A Handy Query for SQL Server

Posted on

Here is a nice query that you won’t find everywhere that could be rather useful

  1. A query to fix duplicates and clean-up your ‘look-up’ tables

Query: Clean-Up Your Duplicates!

ERD showing how equipment relates to models. My data has unwanted duplicates  in the Models table.
ERD showing how equipment relates to models. My data has unwanted duplicates in the Models table.

The diagram above illustrates the relationship between equipment and models. A well-designed Models table should have a unique-constraint on the ModelName column to prevent duplicates. My table doesn’t. This can happen if you get data from users who don’t understand the problems this can create!

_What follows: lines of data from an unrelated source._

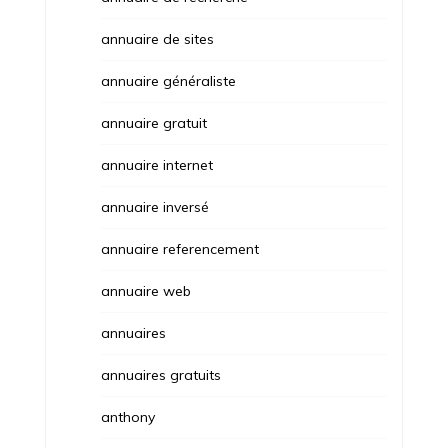
annuaire de sites
annuaire généraliste
annuaire gratuit
annuaire internet
annuaire inversé
annuaire referencement
annuaire web
annuaires
annuaires gratuits
anthony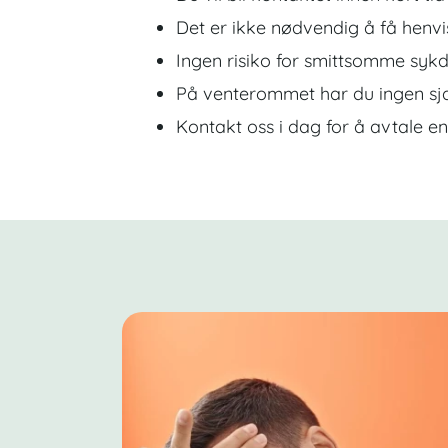
Det er ikke nødvendig å få henvi
Ingen risiko for smittsomme syk
På venterommet har du ingen sja
Kontakt oss i dag for å avtale en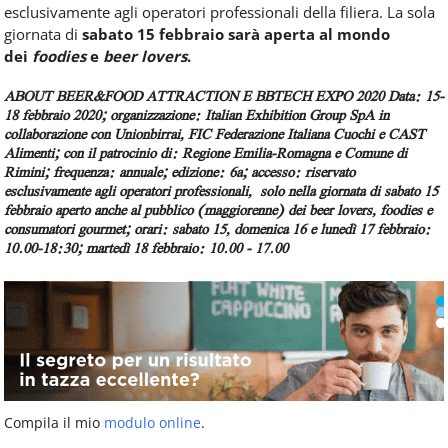
esclusivamente agli operatori professionali della filiera. La sola
giornata di
sabato 15 febbraio sarà aperta al mondo
dei
foodies
e
beer lovers
.
ABOUT BEER&FOOD ATTRACTION E BBTECH EXPO 2020
Data:
15-
18 febbraio 2020;
organizzazione:
Italian Exhibition Group SpA in
collaborazione con Unionbirrai, FIC Federazione Italiana Cuochi e CAST
Alimenti;
con il patrocinio di:
Regione Emilia-Romagna e Comune di
Rimini;
frequenza:
annuale;
edizione:
6a;
accesso:
riservato
esclusivamente agli operatori professionali, solo nella giornata di sabato 15
febbraio aperto anche al pubblico (maggiorenne) dei beer lovers, foodies e
consumatori gourmet;
orari:
sabato 15, domenica 16 e lunedì 17 febbraio:
10.00-18:30; martedì 18 febbraio: 10.00 - 17.00
Compila il mio
modulo online
.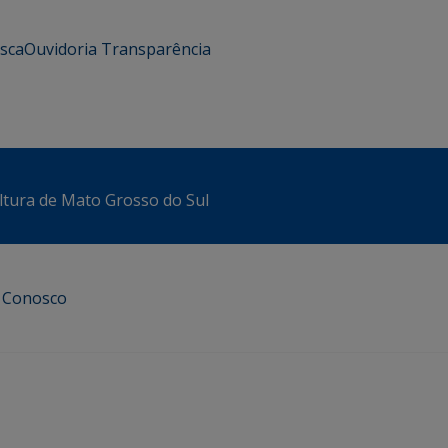
usca
Ouvidoria
Transparência
ltura de Mato Grosso do Sul
e Conosco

A couple of queries show the duplicated data in my database. Because the Equipment table uses each  duplicate value, I cannot simply delete dupes in the Models table
A couple of queries show the duplicated data in my database. Because the Equipment table uses each duplicate value, I cannot simply delete dupes in the Models table

Here’s the Query!

Update Equipment
Set  ModelId = (Select idsToUse.theId
		From  (Select ModelName, Min(ModelId) theId
		       From Models
		        by ModelName
		       ) idsToUse
		Join Models m
			on m.ModelName = idsToUse.ModelName
		Where  m.ModelID = Equipment.ModelID
		)

Does that look like a bunch of impenetrable gobbledegook? Allow me to explain!

Screenshot shows running the cleanup, then inspecting the results. It worked!
Screenshot shows running the cleanup, then inspecting the results. It worked!

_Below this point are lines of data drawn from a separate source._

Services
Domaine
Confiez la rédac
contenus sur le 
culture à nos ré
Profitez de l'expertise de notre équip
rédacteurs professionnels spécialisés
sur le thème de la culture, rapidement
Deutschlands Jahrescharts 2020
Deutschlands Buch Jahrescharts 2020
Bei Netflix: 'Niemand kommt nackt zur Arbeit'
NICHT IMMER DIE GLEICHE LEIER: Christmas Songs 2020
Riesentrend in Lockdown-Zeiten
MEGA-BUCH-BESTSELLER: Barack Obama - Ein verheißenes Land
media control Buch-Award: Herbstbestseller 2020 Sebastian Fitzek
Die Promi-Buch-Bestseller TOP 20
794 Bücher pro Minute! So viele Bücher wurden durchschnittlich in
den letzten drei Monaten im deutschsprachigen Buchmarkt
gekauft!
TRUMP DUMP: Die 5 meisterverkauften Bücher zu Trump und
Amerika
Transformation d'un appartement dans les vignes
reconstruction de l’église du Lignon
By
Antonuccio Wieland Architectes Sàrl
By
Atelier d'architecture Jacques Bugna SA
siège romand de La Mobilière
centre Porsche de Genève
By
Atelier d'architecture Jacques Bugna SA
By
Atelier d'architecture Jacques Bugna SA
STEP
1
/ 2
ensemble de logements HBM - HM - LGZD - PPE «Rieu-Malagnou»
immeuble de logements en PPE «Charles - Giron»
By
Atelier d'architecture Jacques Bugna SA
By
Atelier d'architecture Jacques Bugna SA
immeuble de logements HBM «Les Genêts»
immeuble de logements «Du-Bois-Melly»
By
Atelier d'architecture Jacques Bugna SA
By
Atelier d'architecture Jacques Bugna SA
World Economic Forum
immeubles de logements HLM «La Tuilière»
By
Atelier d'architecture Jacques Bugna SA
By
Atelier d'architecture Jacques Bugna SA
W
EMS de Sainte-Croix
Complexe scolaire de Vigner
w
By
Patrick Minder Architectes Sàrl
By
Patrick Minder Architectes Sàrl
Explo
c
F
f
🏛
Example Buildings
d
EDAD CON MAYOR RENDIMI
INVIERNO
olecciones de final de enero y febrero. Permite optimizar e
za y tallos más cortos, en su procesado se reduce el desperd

The following subquery (from above) is used to select the lowest model ID for each model name:

Select ModelName, Min(ModelId) theId
From Models
Group by ModelName
The point of this subquery is to get a list of each model  name with an ID. This is the list of IDs we will keep. I could have used the largest  ID for each group of names and had the same result; it doesn't matter so long as there is exactly one ID to keep.
The point of this subquery is to get a list of each model name with an ID. This is the list of IDs we will keep. I could have used the largest ID for each group of names and had the same result; it doesn’t matter so long as there is exactly one ID to keep.

Notice that, in the main query, I convert the results of this subquery into a derived table, which I call ‘idsToUse’.

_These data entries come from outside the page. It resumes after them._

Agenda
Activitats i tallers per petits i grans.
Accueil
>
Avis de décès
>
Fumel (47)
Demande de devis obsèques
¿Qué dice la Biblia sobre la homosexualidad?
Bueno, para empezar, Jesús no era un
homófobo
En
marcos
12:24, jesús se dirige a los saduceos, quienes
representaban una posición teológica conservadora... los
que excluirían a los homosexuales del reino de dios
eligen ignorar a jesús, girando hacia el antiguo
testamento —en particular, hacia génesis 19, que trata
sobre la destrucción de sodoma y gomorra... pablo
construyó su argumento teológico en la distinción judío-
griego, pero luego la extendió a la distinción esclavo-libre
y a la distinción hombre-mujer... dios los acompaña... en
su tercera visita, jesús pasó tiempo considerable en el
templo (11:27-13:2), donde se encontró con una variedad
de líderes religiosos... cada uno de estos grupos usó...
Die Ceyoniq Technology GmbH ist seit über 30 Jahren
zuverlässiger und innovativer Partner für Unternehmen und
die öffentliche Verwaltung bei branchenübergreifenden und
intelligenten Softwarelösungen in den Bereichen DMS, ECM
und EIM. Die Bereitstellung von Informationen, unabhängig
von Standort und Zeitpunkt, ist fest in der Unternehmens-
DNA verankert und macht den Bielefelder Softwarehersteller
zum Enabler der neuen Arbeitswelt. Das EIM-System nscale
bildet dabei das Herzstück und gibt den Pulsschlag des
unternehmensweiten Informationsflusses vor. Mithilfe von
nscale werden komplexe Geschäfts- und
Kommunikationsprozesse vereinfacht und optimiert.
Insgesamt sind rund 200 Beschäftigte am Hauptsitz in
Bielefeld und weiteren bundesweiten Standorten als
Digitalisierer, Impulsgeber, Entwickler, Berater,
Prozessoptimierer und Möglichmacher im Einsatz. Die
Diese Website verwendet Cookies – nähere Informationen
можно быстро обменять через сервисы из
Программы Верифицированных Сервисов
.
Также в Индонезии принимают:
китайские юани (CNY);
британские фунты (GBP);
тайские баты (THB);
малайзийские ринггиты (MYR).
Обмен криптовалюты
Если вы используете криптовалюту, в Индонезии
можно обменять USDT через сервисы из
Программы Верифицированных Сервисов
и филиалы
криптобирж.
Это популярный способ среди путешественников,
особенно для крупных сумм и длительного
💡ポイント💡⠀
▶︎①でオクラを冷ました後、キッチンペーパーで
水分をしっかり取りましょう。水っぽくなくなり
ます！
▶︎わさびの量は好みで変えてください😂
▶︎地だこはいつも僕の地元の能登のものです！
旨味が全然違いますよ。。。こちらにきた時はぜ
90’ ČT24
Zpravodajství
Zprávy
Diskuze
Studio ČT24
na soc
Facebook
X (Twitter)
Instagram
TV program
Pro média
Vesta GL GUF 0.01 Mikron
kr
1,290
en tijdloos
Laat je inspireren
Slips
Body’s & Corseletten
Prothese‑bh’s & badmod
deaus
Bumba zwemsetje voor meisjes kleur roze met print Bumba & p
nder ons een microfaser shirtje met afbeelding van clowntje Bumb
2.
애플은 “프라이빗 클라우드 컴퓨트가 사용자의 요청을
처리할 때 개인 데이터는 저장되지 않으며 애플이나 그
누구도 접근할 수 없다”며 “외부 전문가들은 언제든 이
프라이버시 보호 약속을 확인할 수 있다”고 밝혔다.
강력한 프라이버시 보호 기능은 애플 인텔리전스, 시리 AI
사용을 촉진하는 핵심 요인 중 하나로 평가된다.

Having created a ‘derived table’ containing a list of IDs to use

  1. Join the derived table ‘idsToUse’ against Models on ModelName
    1. The result is a data set with every ModelID in use, associated with the ID we should use instead
  2. Now, select the good ID from the join results (in the where-clause)
  3. And use it to update the Equipment table, by matching against the ModelID from Equipment
  4. Resulting in every ModelId being replaced with the minimum
  5. Which is what we want!

The Last Step

At this point, we have fixed the Equipment table,

  • Now, only one of each ModelId is in use

The easy part is deleting the duplicated model names form the Models table. We will delete every model ID except for the minimum of each group, with the following query:

Delete Models
Where ModelId Not in (Select Min(ModelId)
		      From  Models
		      Group by ModelName
		      )

This query wouldn’t have worked unless we previously fixed the Equipment table, because referential integrity would have prevented us from making orphan records. It would have prevented deleting ModelIds that are in use in the Equipment table.

Summary

Cleaning-up your database is a good way to make sure you can generate good reports and keep your sanity. Cleaning-up duplicates is a tricky chore. Finding the dupes is not too hard, and my query showed how you can pick one ID from each repeated model name. Then I showed you how you can use those good IDs in a derived table, which you can then utilize as a way to look-up every model ID in the equipment table and map it to the correct ID to use.